More than three decades later, after years of playing in obscurity, he caught a break when he began making plans in 2006 to move to the Twin Cities from his Bay area home. He began telling audiences at his regular gigs at the Saloon, a San Francisco blues bar, that he was moving here. (He was moving here because a booking agent, now disabled by some sort of mental breakdown, Hacker says, was promising him lots of Midwest gigs.)
As it happens, singer and songwriter Tom Waits’ doctor is a Hacker fan and was in the audience at the Saloon. He talked Waits into attending what people thought was going to be the final California performance of Hacker and the Hacksaws.
After the show, Hacker introduced himself to Waits, who immediately asked him to play on his three-CD set, “Orphans.”
They ended up recording “Low Down” together, a raunchy grind of rock ‘n’ roll infused with Waits’ salacious rasp and Hacker’s writhing slide. (You can hear it here.)
“He’s a real personable guy,” Hacker says of Waits. “He’s a real pro. He knows what he’s doing. He’s not weird, either. He’s such a crazy guy when you see him perform, but he was about as straight as anything I’ve seen in my life.”
Whether hooking up with Waits will lead to bigger, brighter lights for Hacker is uncertain. After living here for a few months in 2006, he moved back to San Francisco, where he’s now performing three or four times a month.

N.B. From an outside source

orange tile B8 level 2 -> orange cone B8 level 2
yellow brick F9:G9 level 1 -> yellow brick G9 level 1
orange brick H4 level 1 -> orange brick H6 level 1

“I keep trying to [give up playing the blues], but I can’t,” he says. “I’m in really good shape right now. I’ve got this wonderful girlfriend right now who has this wonderful, beautiful apartment. All I have to do is hang out and just be cool. But I can’t stop. I just keep pushing and pushing.”
He’s not worried about ever being discovered and having critical and commercial success heaped upon him.

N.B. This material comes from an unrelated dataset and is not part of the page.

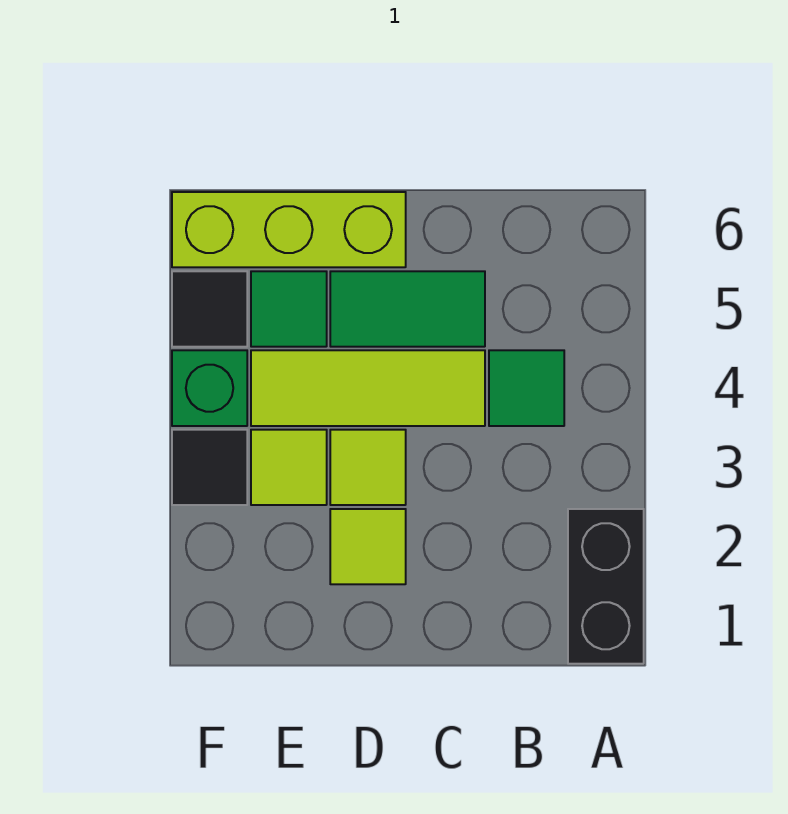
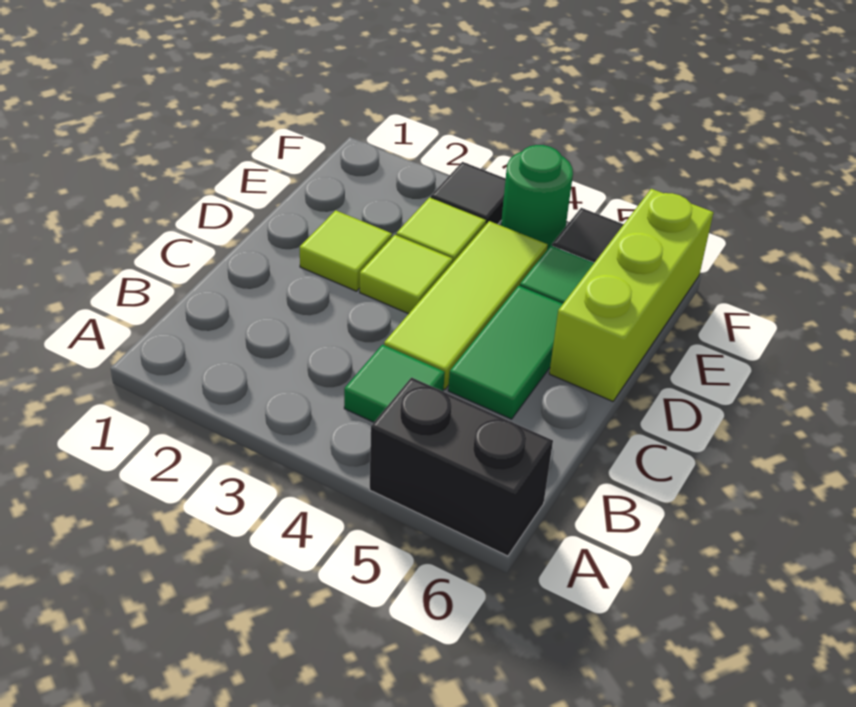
black brick A1:A2 level 1 -> black brick A5:A6 level 1
green brick F4 level 1 -> green round brick F4 level 1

“I just want to work,” he says. “But I want to work without being on the phone, you know what I’m saying?”
He hates looking for gigs and haggling with club owners and tour managers and all the rest that goes with being small-time.

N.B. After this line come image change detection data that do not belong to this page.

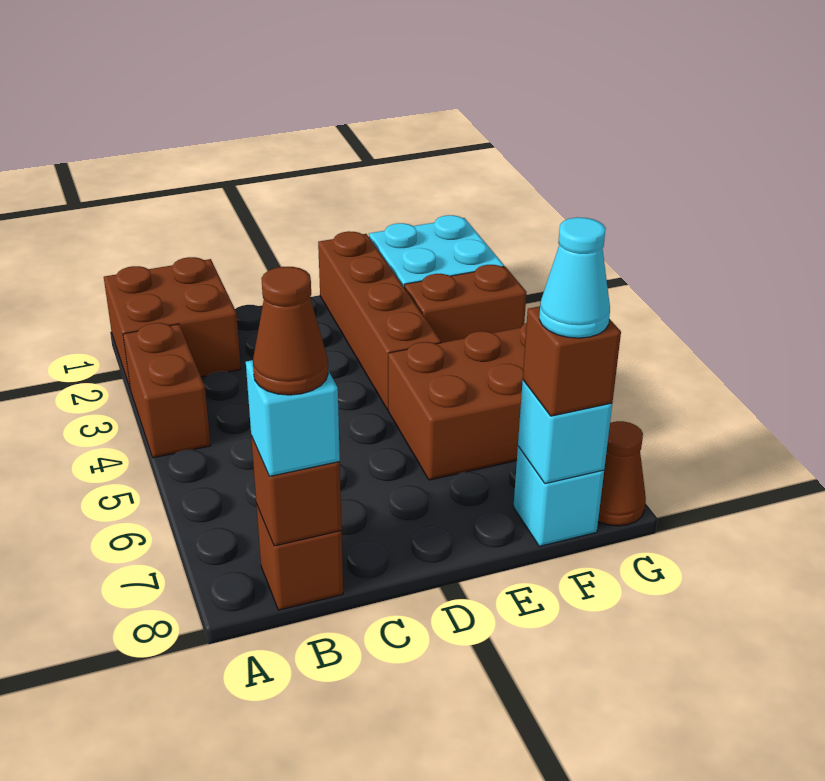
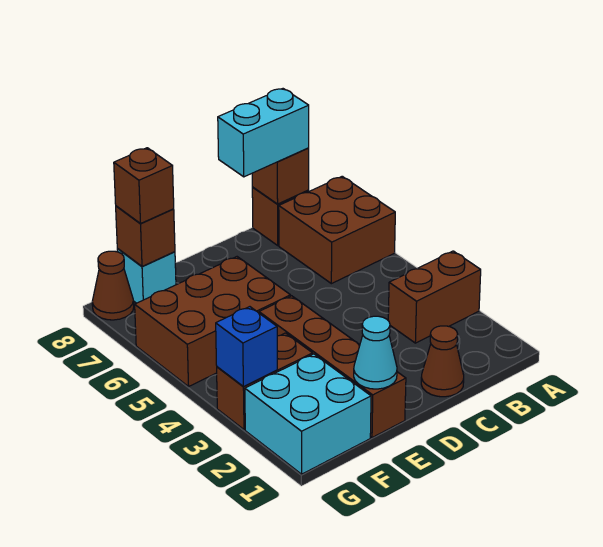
brown brick A1:B2 level 1 -> brown brick A6:B7 level 1
brown brick A3:A4 level 1 -> brown brick A3:B3 level 1
cyan brick B8 level 3 -> cyan brick B8:C8 level 3
brown cone B8 level 4 -> brown cone C1 level 1
cyan brick F8 level 2 -> brown brick F8 level 2
cyan cone F8 level 4 -> cyan cone E1 level 2
none -> blue brick G3 level 2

He says he doesn’t know why he keeps pushing, why he keeps playing the blues. He says part of the reason for writing his books is that the process might eventually help him to understand himself.
The second installment of his “White Trash Bluesman” autobiography will address, “Why a guy does something for 35 years with just very minimal success, but he just can’t stop,” he says. “I don’t know. Hopefully, when I get done with the book, I’ll understand.”
Upcoming pick
Singer-songwriter Brenda Weiler is back in town after returning to the recording studio for her acclaimed “End the Rain.”
The CD explores the grief Weiler experienced after her older sister committed suicide in 2005.
The disc was recorded in a week in Minneapolis at Shortman Studio early last year.
You can hear her music at her website.
She plays at 9 p.m. Friday (April 18) at the 400 Bar in Minneapolis.